As you look over the data below, please find each line where the word "DISTRICT" appears, then copy it.

--- START ---

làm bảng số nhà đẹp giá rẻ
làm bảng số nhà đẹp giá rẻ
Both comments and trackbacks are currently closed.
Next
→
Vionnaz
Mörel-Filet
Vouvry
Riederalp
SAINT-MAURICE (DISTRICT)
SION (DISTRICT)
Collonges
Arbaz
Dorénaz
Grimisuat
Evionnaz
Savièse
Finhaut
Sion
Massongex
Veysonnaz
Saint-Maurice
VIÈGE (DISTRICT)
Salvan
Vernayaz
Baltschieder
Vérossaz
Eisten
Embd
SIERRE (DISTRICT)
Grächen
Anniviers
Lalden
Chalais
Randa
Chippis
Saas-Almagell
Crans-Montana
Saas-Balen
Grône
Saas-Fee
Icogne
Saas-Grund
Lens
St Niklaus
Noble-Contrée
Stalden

--- END ---
--- START ---

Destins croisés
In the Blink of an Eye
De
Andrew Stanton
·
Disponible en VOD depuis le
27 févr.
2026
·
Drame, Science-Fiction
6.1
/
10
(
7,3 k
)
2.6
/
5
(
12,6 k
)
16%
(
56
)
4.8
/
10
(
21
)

--- END ---

§ **Result**:
SAINT-MAURICE (DISTRICT)
SION (DISTRICT)
VIÈGE (DISTRICT)
SIERRE (DISTRICT)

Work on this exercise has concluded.